No Holiday for Some in Storm-beaten Vt.

(NECN: Jack Thurston, Granville, Vt.) - "Thanks for your hard work on the Fourth of July," Gov. Peter Shumlin, D-Vt., told workers from the Vt. Agency of Transportation Thursday.

Shumlin was touring flood damage on Route 100, near the Granville/Warren town line. A team of transportation workers had to spend the holiday there, because the normally busy north-south state highway was closed in the stretch after wicked weather Wednesday night and early Thursday morning.

Heavy rain hammered the area. With the ground already saturated from other storms, water raced across the land and tore apart the road.

"We can think of more fun ways to celebrate America's birthday without being out here rebuilding flooded roads and bridges," Gov. Shumlin said. "But, you know, nature doesn't seem to know any holidays. And we're going to keep staying on top of it, rebuilding, and trying to keep our roads and bridges open."

At the closed portion of Route 100 Shumlin toured, half the road is completely gone. The same stretch washed out in 2011, during Tropical Storm Irene.

"We had a 100-year storm event a couple of years ago, and we've now had, I think, five 50-year storm events in the last three years," said Brian Searles, the secretary of the Vt. Transportation Agency.

Searles and Shumlin both said they expect Vermont to qualify for federal disaster aid to fund the repairs to Route 100, as well as nearby Route 12A. A section of that road was closed due to a reported bridge washout in Roxbury. The repairs could mean one-lane travel and delays or temporary closures on impacted roads.

Searles told New England Cable News the state is now in the process of figuring out how to build culverts, bridges, and roads so they can better withstand more fierce onslaughts from water. Searles said he believes climate change will mean more heavy downpours will keep coming.
"We are just handling more runoff than we have ever have before," Searles said.

This week has been particularly challenging because, at times, the weather system has dumped several inches of rain an hour on certain, localized pockets in Vermont. Windsor was dealt a damaging blow Tuesday. Huntington saw washouts and other losses Wednesday.

In those towns and others, repairs are ongoing and could take weeks.

"We'll do our best to get rid of this rain," Shumlin joked, continuing his tour of the damage.

In Richmond, Vt., road damage and relentless rain forced the postponement of the town’s Fourth of July festivities. The parade, picnic and fireworks were canceled as the town and neighboring Huntington make repairs.

“It’s more than just the roads. It’s because of the mud in the fields,” said Chief Tom Levesque of the Richmond Fire Dept. “We wouldn't be able to get things set up, and we were a little worried last night that the water was going to go over the bridge and washed out everything we had there.”

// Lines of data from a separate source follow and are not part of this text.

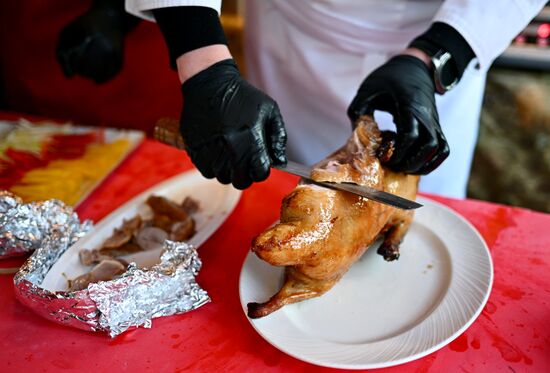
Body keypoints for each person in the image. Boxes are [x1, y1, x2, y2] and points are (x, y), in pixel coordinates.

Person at [124, 0, 547, 196]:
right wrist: (204, 64)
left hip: (438, 43)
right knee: (283, 189)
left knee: (422, 207)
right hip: (290, 28)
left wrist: (438, 53)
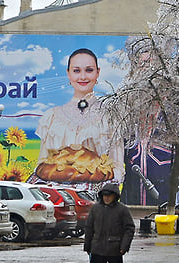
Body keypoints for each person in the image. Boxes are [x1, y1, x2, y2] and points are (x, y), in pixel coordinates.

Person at [32, 48, 124, 189]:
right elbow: (42, 165)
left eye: (89, 70)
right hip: (55, 201)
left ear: (97, 73)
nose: (82, 77)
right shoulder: (52, 117)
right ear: (68, 74)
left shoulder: (111, 116)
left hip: (97, 202)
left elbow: (117, 168)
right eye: (76, 71)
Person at [83, 183, 135, 263]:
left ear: (115, 196)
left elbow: (129, 228)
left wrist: (124, 246)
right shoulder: (95, 209)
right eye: (104, 195)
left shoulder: (122, 210)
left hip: (115, 248)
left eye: (109, 195)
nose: (106, 198)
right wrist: (87, 245)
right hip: (97, 247)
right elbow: (89, 227)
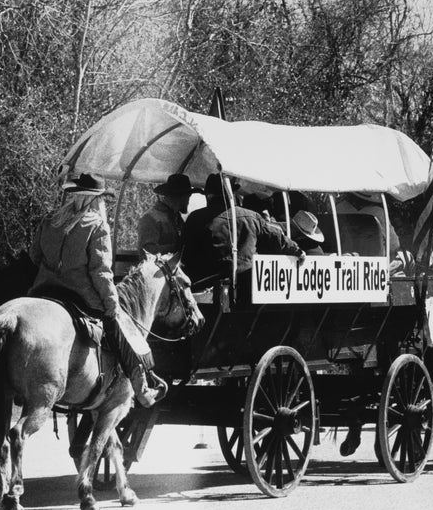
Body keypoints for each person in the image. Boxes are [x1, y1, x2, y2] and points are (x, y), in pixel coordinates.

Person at [29, 174, 168, 407]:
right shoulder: (96, 224)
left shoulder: (49, 220)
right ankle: (141, 388)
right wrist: (113, 304)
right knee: (120, 325)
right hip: (81, 294)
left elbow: (35, 256)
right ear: (96, 199)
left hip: (44, 290)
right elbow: (100, 272)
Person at [181, 173, 301, 292]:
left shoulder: (196, 218)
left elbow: (184, 253)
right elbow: (276, 239)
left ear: (208, 196)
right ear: (231, 193)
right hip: (248, 287)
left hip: (206, 287)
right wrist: (297, 250)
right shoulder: (252, 217)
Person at [136, 172, 195, 256]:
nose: (188, 201)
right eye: (187, 197)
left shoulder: (177, 218)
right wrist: (176, 247)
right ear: (179, 197)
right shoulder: (150, 219)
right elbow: (147, 252)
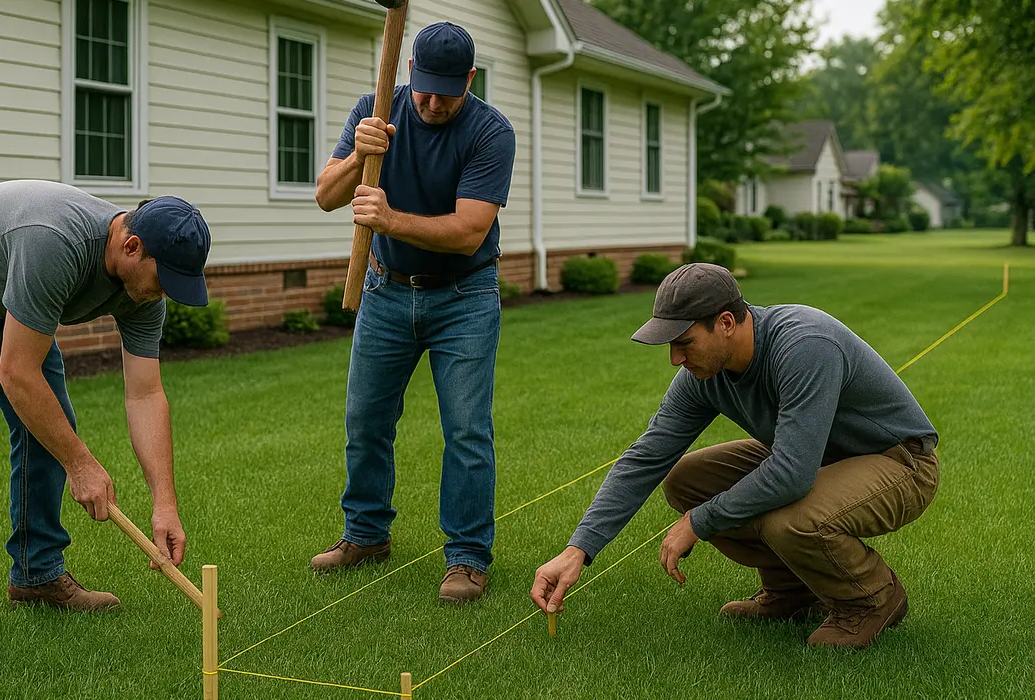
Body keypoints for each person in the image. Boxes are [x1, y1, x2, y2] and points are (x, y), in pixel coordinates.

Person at [531, 263, 940, 648]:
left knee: (791, 519)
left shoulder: (804, 344)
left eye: (684, 342)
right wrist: (577, 551)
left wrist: (700, 520)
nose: (676, 358)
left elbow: (793, 475)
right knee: (687, 480)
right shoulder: (701, 376)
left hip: (899, 462)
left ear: (726, 323)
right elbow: (646, 456)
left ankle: (871, 598)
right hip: (817, 459)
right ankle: (792, 590)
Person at [0, 179, 211, 655]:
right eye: (164, 279)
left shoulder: (144, 292)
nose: (164, 292)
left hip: (5, 297)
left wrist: (164, 503)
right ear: (131, 246)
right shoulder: (56, 242)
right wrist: (81, 464)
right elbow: (17, 374)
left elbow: (145, 394)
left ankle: (35, 574)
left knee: (51, 425)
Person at [310, 21, 517, 603]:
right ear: (409, 73)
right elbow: (327, 195)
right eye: (424, 89)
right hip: (385, 290)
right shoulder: (374, 110)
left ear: (469, 81)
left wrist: (388, 220)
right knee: (366, 420)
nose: (431, 102)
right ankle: (366, 535)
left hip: (464, 297)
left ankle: (468, 557)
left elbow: (469, 231)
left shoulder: (490, 132)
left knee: (467, 430)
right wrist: (360, 155)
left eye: (446, 92)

Levesque said he could not remember the holiday celebrations being postponed in his 45 years of involvement with the Independence Day party. Richmond’s website said the event will be held at a later date, but as of Thursday evening, no new date had been set.

Throughout Chittenden County, including Vermont’s largest city, Burlington, water filled roads and made some impassable for a period of time late Thursday afternoon. The Vermont State Police warned of more than a dozen temporary road closures or washouts throughout the county.

They were urging people not to drive across water-covered roads, out of fear the surface underneath the water may be dangerously unstable, or gone. It appeared a city fire truck became stranded in flood waters on Lakeside Ave. in Burlington.

Back on Rt. 100, Gov. Shumlin asked for Vermonters' patience with delays during flash flooding and road repairs. He and the rest of his storm-beaten state are trying to stay optimistic, hoping that summer will soon bring the kind of calm and beauty Vermont is eager for.